We're inside a STAGE 3 truck, officially serial no. 00001. It's Ivan, me, two other adult males and a full tank of fuel. That's about 6,200-pounds of mass for the Tundra's 5.7-liter V-8 and Eaton-sourced supercharger to move. In four runs on asphalt -- two in two-wheel drive and two in four-wheel drive -- we average 0 to 60 in 6.5-seconds.

That's quite good for the passenger-loaded full-size Double Cab. The force of acceleration is strong, pushing us back into our seats as full 8.5 PSI boost is reached and the compressor wails.

Earlier in the day, it was just me and another journalist. We took turns pushing the upgraded Tundra against the laws of physics, shutting its traction control nanny off to let the truck run without throttle intervention. Darting into corners, we’re able to drift the truck like pros. The TRD compressor magnifies the pickup’s low-end torque, causing the grippy all-terrain tires to lose grip way before the torque reaches its peak 4,000 rpm. The big red truck's size doesn't hint at the fine control gained from the TRD brakes and stiff Bilstein shocks.

What really gets our attention, though, was the Tundra's stability control alarm going off in the cabin. The incessant beeping during every drift is Toyota intrusioneering at its finest. The pre-production truck's pilot tuning prevented us from being able to turn stability control off.

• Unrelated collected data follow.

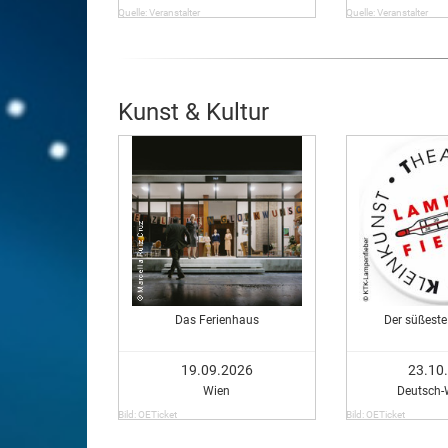
Quelle: Veranstalter
Quelle: Veranstalter
Kunst & Kultur
Das Ferienhaus
Der süßest
19.09.2026
23.10
Wien
Deutsch
Bild: OETicket
Bild: OETicket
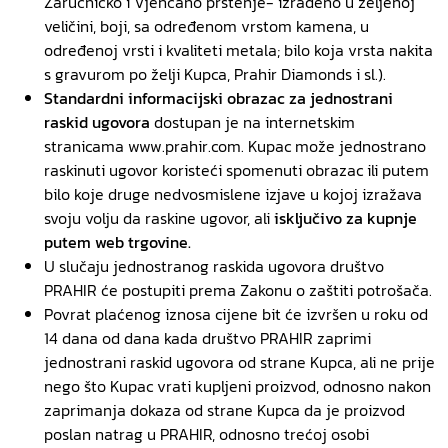
Zaručničko i Vjenčano prstenje- izrađeno u željenoj
veličini, boji, sa određenom vrstom kamena, u
određenoj vrsti i kvaliteti metala; bilo koja vrsta nakita
s gravurom po želji Kupca, Prahir Diamonds i sl.).
Standardni informacijski obrazac
za jednostrani
raskid ugovora
dostupan je na internetskim
stranicama www.prahir.com. Kupac može jednostrano
raskinuti ugovor koristeći spomenuti obrazac ili putem
bilo koje druge nedvosmislene izjave u kojoj izražava
svoju volju da raskine ugovor, ali
isključivo za kupnje
putem web trgovine.
U slučaju jednostranog raskida ugovora društvo
PRAHIR će postupiti prema Zakonu o zaštiti potrošača.
Povrat plaćenog iznosa cijene bit će izvršen u roku od
14 dana od dana kada društvo PRAHIR zaprimi
jednostrani raskid ugovora od strane Kupca, ali ne prije
nego što Kupac vrati kupljeni proizvod, odnosno nakon
zaprimanja dokaza od strane Kupca da je proizvod
poslan natrag u PRAHIR, odnosno trećoj osobi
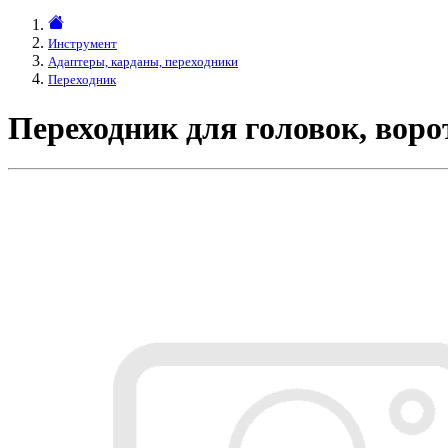
Инструмент
Адаптеры, карданы, переходники
Переходник
Переходник для головок, воро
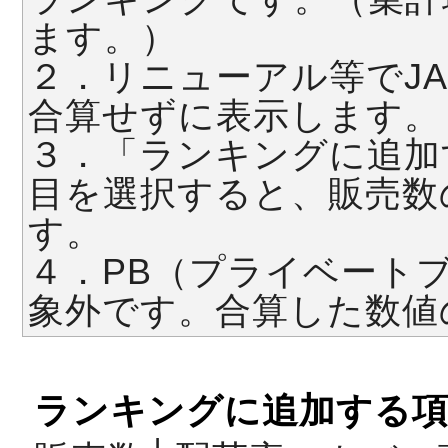
ます。）
２．リニューアル等でJ
合算せずに表示します。
３．「ランキングに追加
目を選択すると、販売数
す。
４．PB（プライベート
象外です。合算した数値
ランキングに追加する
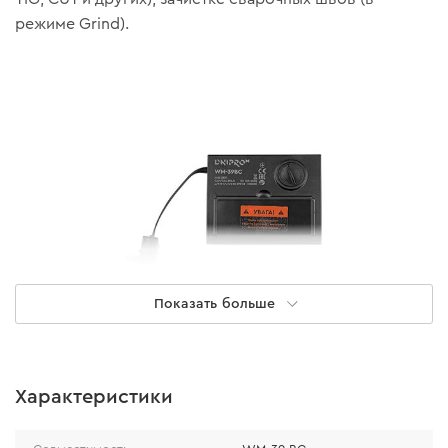
режиме Grind).
Показать больше
Особенности
Характеристики
• четкая передача изображения благодаря классу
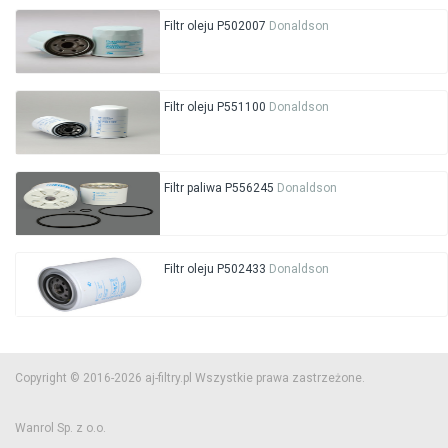
Filtr oleju P502007
Donaldson
Filtr oleju P551100
Donaldson
Filtr paliwa P556245
Donaldson
Filtr oleju P502433
Donaldson
Copyright © 2016-2026 aj-filtry.pl Wszystkie prawa zastrzeżone.
Wanrol Sp. z o.o.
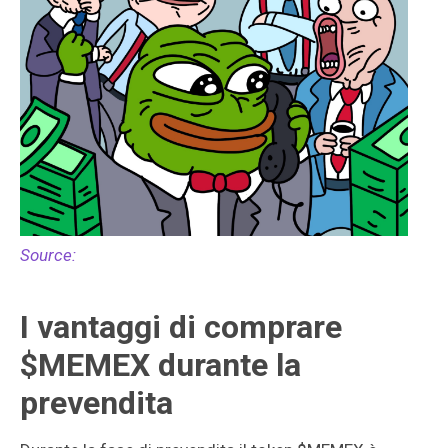
Source:
I vantaggi di comprare
$MEMEX durante la
prevendita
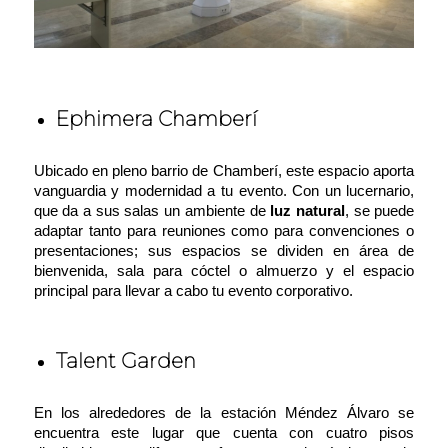
Ephimera Chamberí
Ubicado en pleno barrio de Chamberí, este espacio aporta
vanguardia y modernidad a tu evento. Con un lucernario,
que da a sus salas un ambiente de
luz natural
, se puede
adaptar tanto para reuniones como para convenciones o
presentaciones; sus espacios se dividen en área de
bienvenida, sala para cóctel o almuerzo y el espacio
principal para llevar a cabo tu evento corporativo.
Talent Garden
En los alrededores de la estación Méndez Álvaro se
encuentra este lugar que cuenta con cuatro pisos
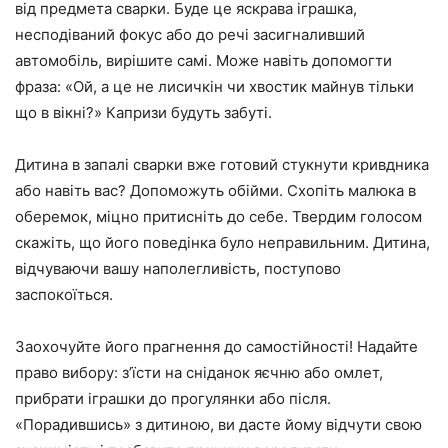
від предмета сварки. Буде це яскрава іграшка,
несподіваний фокус або до речі засигналивший
автомобіль, вирішите самі. Може навіть допомогти
фраза: «Ой, а це не лисичкін чи хвостик майнув тільки
що в вікні?» Капризи будуть забуті.
Дитина в запалі сварки вже готовий стукнути кривдника
або навіть вас? Допоможуть обійми. Схопіть малюка в
оберемок, міцно притисніть до себе. Твердим голосом
скажіть, що його поведінка було неправильним. Дитина,
відчуваючи вашу наполегливість, поступово
заспокоїться.
Заохочуйте його прагнення до самостійності! Надайте
право вибору: з’їсти на сніданок яєчню або омлет,
прибрати іграшки до прогулянки або після.
«Порадившись» з дитиною, ви дасте йому відчути свою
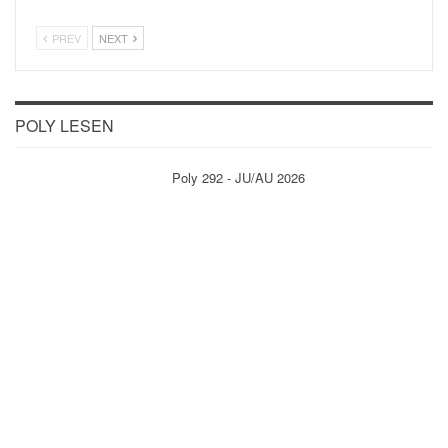
PREV
NEXT
POLY LESEN
Poly 292 - JU/AU 2026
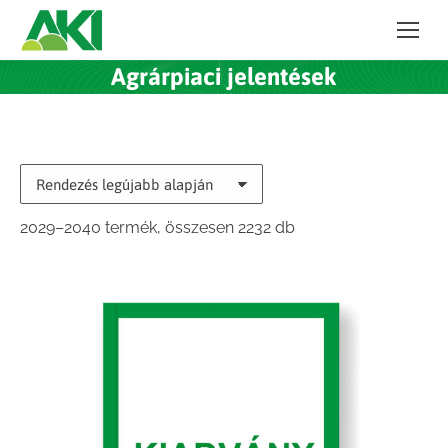
Agrárpiaci jelentések
Sorted
2029–2040 termék, összesen 2232 db
by
latest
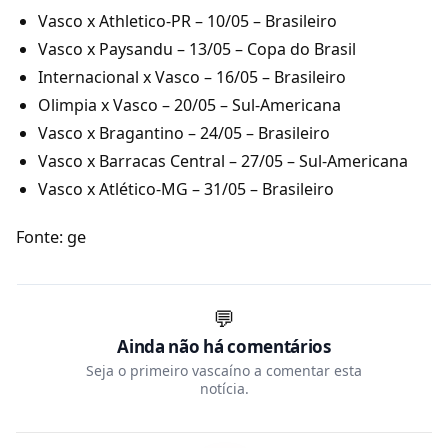
Vasco x Athletico-PR – 10/05 – Brasileiro
Vasco x Paysandu – 13/05 – Copa do Brasil
Internacional x Vasco – 16/05 – Brasileiro
Olimpia x Vasco – 20/05 – Sul-Americana
Vasco x Bragantino – 24/05 – Brasileiro
Vasco x Barracas Central – 27/05 – Sul-Americana
Vasco x Atlético-MG – 31/05 – Brasileiro
Fonte: ge
💬
Ainda não há comentários
Seja o primeiro vascaíno a comentar esta
notícia.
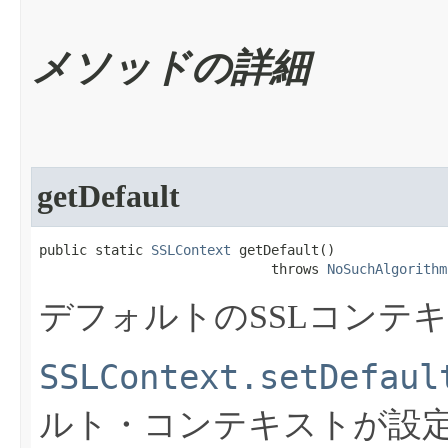
メソッドの詳細
getDefault
public static 
SSLContext
 getDefault​()

                             throws 
NoSuchAlgorithm
デフォルトのSSLコンテ
SSLContext.setDefaul
ルト・コンテキストが設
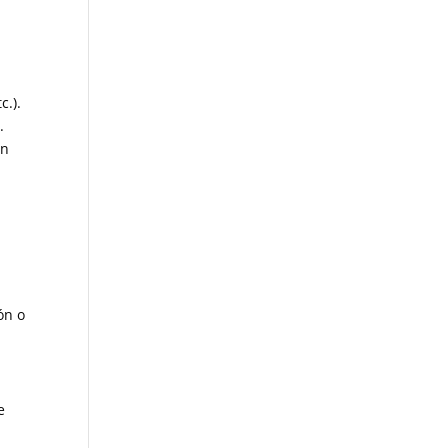
c.).
.
ón
ón o
e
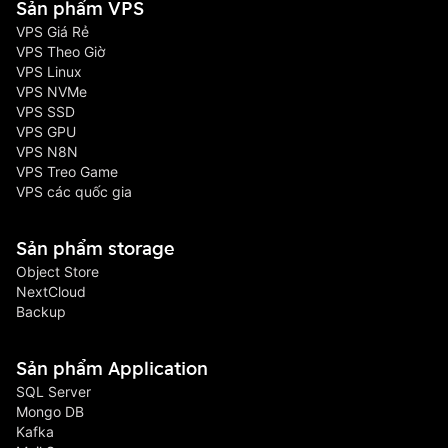
Sản phẩm VPS
VPS Giá Rẻ
VPS Theo Giờ
VPS Linux
VPS NVMe
VPS SSD
VPS GPU
VPS N8N
VPS Treo Game
VPS các quốc gia
Sản phẩm storage
Object Store
NextCloud
Backup
Sản phẩm Application
SQL Server
Mongo DB
Kafka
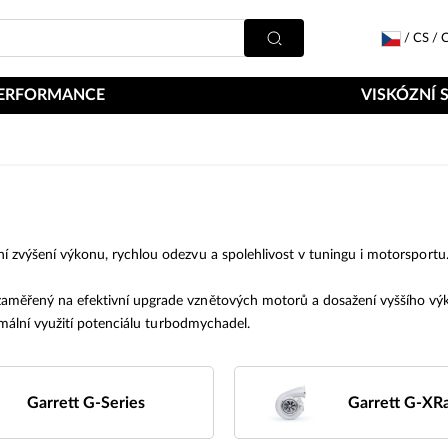
/
CS
/
C
ERFORMANCE
VISKÓZNÍ 
výšení výkonu, rychlou odezvu a spolehlivost v tuningu i motorsportu. 
aměřený na efektivní upgrade vznětových motorů a dosažení vyššího výko
mální využití potenciálu turbodmychadel.
Garrett G-Series
Garrett G-XR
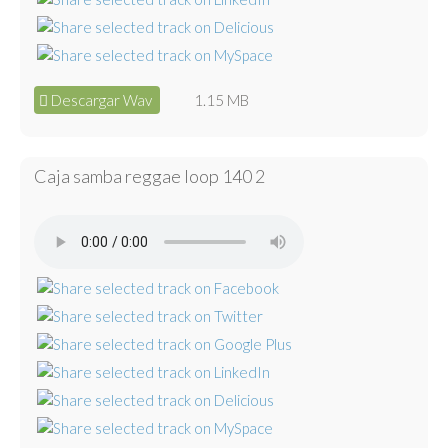
Descargar Wav
1.15 MB
Caja samba reggae loop 140 2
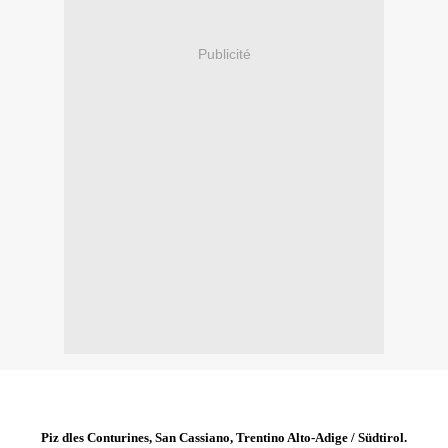
Publicité
Piz dles Conturines, San Cassiano, Trentino Alto-Adige / Südtirol.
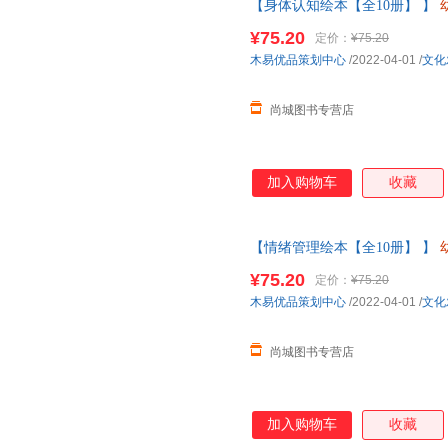
【身体认知绘本【全10册】 】
班中大班儿童故事书三四岁宝宝
¥75.20
定价：
¥75.20
客服
木易优品策划中心
/2022-04-01
/
文化
尚城图书专营店
加入购物车
收藏
【情绪管理绘本【全10册】 】
班中大班儿童故事书三四岁宝宝
¥75.20
定价：
¥75.20
客服
木易优品策划中心
/2022-04-01
/
文化
尚城图书专营店
加入购物车
收藏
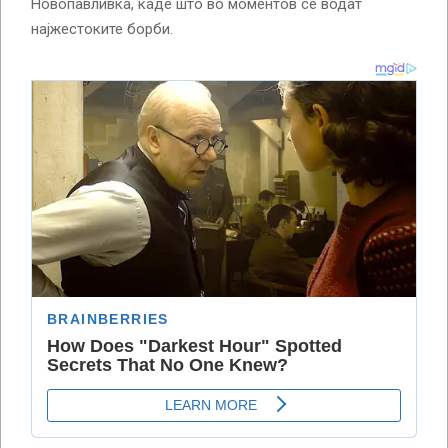
Новопавливка, каде што во моментов се водат
најжестоките борби.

We did the obligatory burnout in a parking lot, turning the Tundra's 504 ponies into white smoke and burnt rubber while the supercharger whined and Ivan grinned broadly. It only took 20 seconds or so to produce twin tails of tire crumbs several feet behind the truck's rear wheels. We also spent some time doing light off-roading with the truck on a dusty dirt road.

"We didn't design the truck to jump, and it's not designed as a race truck," Stewart said. "It's a starter truck that will let you go where you can't get a speeding ticket, but it has to be driven within its parameters."

In four high, we made several high-speed passes on the trail, getting a microscopic taste of what Ivan has been doing his entire career.

Stewart says the STAGE 3 truck is two stages removed from a true desert-racing Baja PreRunner, with a tubular space frame and long-travel reservoir suspension. He's anxious to see how well his Signature Series pickups sell, because he's already thinking about possibly creating a STAGE 4 long-travel, stock-based Tundra. A hard-core off-road pickup for enthusiasts who grew up driving Ivan's trucks in videogames and still want to be like him as adults. We're already saving our quarters.